Var. Ama söylemek istemiyorum. Birinin adını saymasam tuhaf duracak. Sadece iki binli yıllar şiiri ile ilgili bir kehanetim var: Bu kuşaktan sağlam üç ya da dört şair çıkar geleceğe. Bundan eminim.

Ahmet Muhip Dıranas, şiiri çok çalışırdı, öyle derlerdi. Kuyumculuk deyimi Ahmet Muhip Dıranas’tan, Ahmet Hamdi Tanpınar geleneğinden, güngörmüşlüğünden gelir diye düşünüyorum.

*Ahmet Muhip Dıranas’ı başucunda duran kitap kadar, kendine sahiden yakın hissediyor musun?

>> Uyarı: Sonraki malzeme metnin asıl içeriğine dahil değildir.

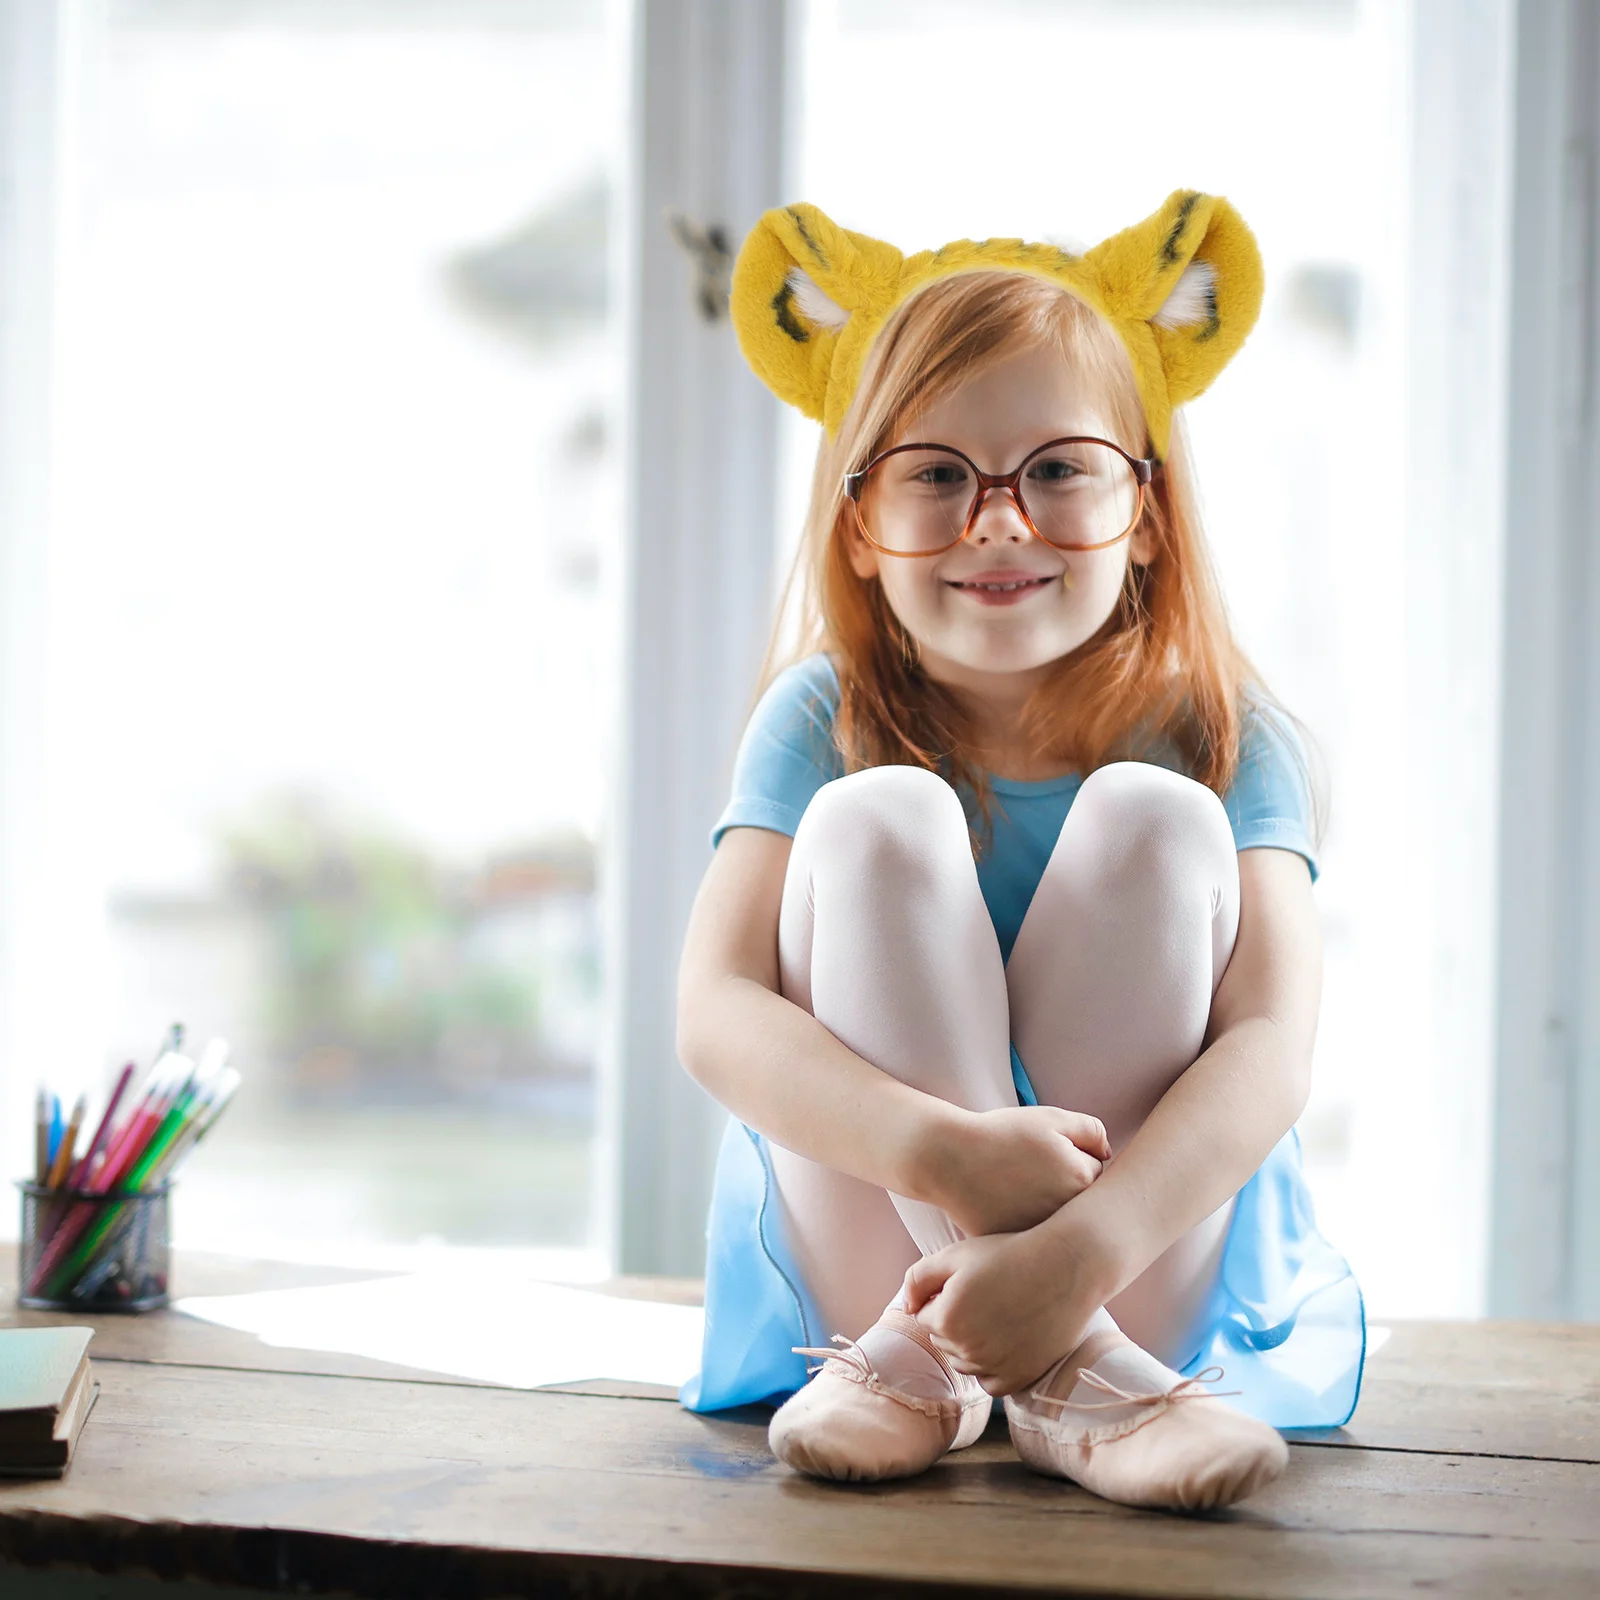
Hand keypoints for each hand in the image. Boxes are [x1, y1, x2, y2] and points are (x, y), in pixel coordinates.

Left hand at [902, 1218, 1116, 1396]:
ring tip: (998, 1314)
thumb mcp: (955, 1254)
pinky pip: (989, 1382)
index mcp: (946, 1319)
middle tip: (987, 1296)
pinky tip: (1007, 1338)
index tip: (970, 1283)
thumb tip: (907, 1308)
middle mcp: (967, 1350)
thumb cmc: (1008, 1254)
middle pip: (943, 1341)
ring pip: (964, 1363)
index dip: (945, 1297)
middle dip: (955, 1321)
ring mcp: (995, 1367)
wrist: (1066, 1267)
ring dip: (972, 1344)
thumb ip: (918, 1278)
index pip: (926, 1317)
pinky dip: (992, 1366)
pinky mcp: (1019, 1379)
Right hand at [917, 1105, 1108, 1237]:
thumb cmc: (1001, 1135)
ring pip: (1060, 1224)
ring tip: (1019, 1189)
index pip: (1098, 1173)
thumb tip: (1108, 1156)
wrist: (950, 1159)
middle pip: (1083, 1204)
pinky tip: (1008, 1208)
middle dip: (1068, 1190)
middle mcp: (1067, 1213)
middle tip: (1036, 1174)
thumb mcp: (1050, 1118)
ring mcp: (1043, 1234)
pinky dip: (1028, 1228)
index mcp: (1081, 1178)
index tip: (1049, 1155)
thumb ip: (1091, 1131)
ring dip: (1050, 1212)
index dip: (1074, 1159)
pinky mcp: (1020, 1248)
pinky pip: (1036, 1240)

Çok yakın hissediyorum. Kendisinin de hem mizah hem karamsarlıkla dolu bir şiiri var. Bu bakımdan onu çok severim. Başucu kitabımdır. Sen de biliyorsun. Bana sesi öğreten, dalgalanmayı ve şovu öğreten de odur. Onunla tanışmamla birlikte serbest şiire bakış açım tamamen değişti. 90’ların sonunda şair Feyzi Halıcı’nın Meşrutiyet Caddesi’ndeki bürosuna giderdim. Aruz yazdım, hece yazdım. Hala kendimi denemek için yazıyorum. Feyzi Dede’yle güzel bir bağlantı kurduk ve o bana heceyi, aruzu öğretti. Bir nevi usta-çırak ilişkisi yaşadık. O dönemden kalma benim hece, kafiye, aruz aşkım. Dıranas sesin zirvelerinden biridir bana göre şiirimizde. Güzeldir. Anlamı da öğrenirsiniz. Anlam kurmayı. Her şairden bir şeyler öğrenirsin bu kesin. En berbat şairden bile nasıl şiir yazılmayacağını öğrenirsin en azından. Onun için okumak, izlemek, yazmak lazım. Görmek lazım. Dünyayla olan bağıntını koparmaman lazım. Söylenecek birçok şey var. Bence en önemlisi şu, bir şair bilmelidir. Araştırmalıdır. Ne var ne yok anlamalıdır. Bu önemli. Dıranas bunlardan biri. Anlıyor. Anlarsan şairlik o zaman başlıyor. Anlam kurabiliyorsan o zaman. Hele bir de ses ve dalga. Harika oluyor. Bu kadar.